The Trustee's construction expenditure on the relevant capital works is a construction expenditure area as defined in subsection 43-75(1). There is a pool of construction expenditure for that area.
Construction expenditure is capital expenditure incurred in respect of the construction of capital works (subsection 43-70(1)) but does not include the cost of acquiring land, expenditure on demolishing existing structures; or expenditure on clearing, levelling, filling, draining or otherwise preparing the construction site prior to carrying out excavation works; or expenditure on landscaping (subsection 43-70(2)).
The Trustee is using its 'area' for the purpose of producing assessable income as it is deriving rental income from the Tenant, which is assessable. Therefore, the Trustee satisfies the requirements of section 43-140.

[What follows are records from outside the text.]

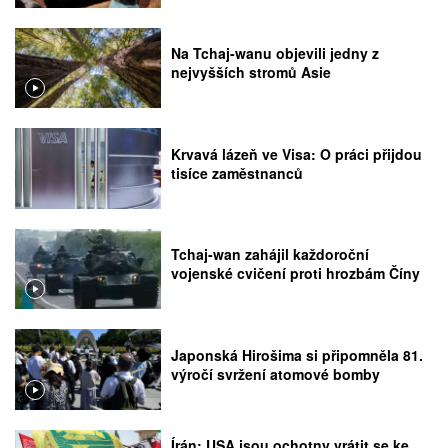
Na Tchaj-wanu objevili jedny z
nejvyšších stromů Asie
Krvavá lázeň ve Visa: O práci přijdou
tisíce zaměstnanců
Tchaj-wan zahájil každoroční
vojenské cvičení proti hrozbám Číny
Japonská Hirošima si připomněla 81.
výročí svržení atomové bomby
Írán: USA jsou ochotny vrátit se ke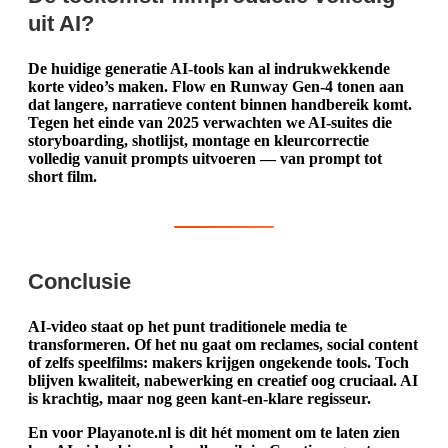
uit AI?
De huidige generatie AI-tools kan al indrukwekkende
korte video’s maken. Flow en Runway Gen‑4 tonen aan
dat langere, narratieve content binnen handbereik komt.
Tegen het einde van 2025 verwachten we AI-suites die
storyboarding, shotlijst, montage en kleurcorrectie
volledig vanuit prompts uitvoeren — van prompt tot
short film.
Conclusie
AI-video staat op het punt traditionele media te
transformeren. Of het nu gaat om reclames, social content
of zelfs speelfilms: makers krijgen ongekende tools. Toch
blijven kwaliteit, nabewerking en creatief oog cruciaal. AI
is krachtig, maar nog geen kant-en-klare regisseur.
En voor Playanote.nl is dit hét moment om te laten zien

As a result, the Trustee can claim capital works deductions as all of the section 43-10 requirements have been satisfied.
Pursuant to sections 43-25 and 43-145, the Trustee can get a deduction at a rate of 4% if:
· The Trustee uses the relevant 'area' for producing assessable income; and
· The Property is used 'wholly or mainly' by any entity (the Tenant) whose activities qualify as 'industrial activities' under section 43-150.
The Trustee is using its 'area' for the purpose of producing assessable income as it is deriving rental income from the Tenant, which is assessable and as explained above the Tenant is using both CE Areas for industrial activities.
Hence, the Trustee is considered to use the relevant part of its area 'in the 4% manner' under section 43-145.
The Trustee is therefore entitled to claim a deduction under section 43-10 at a rate of 4% in respect of its 'portion of your construction expenditure' attributable to:
· CE Area 1 from the time the Trustee acquired the Property; and
· CE Area 2 from the time of completion of construction of the relevant capital works in relation to the hardstand.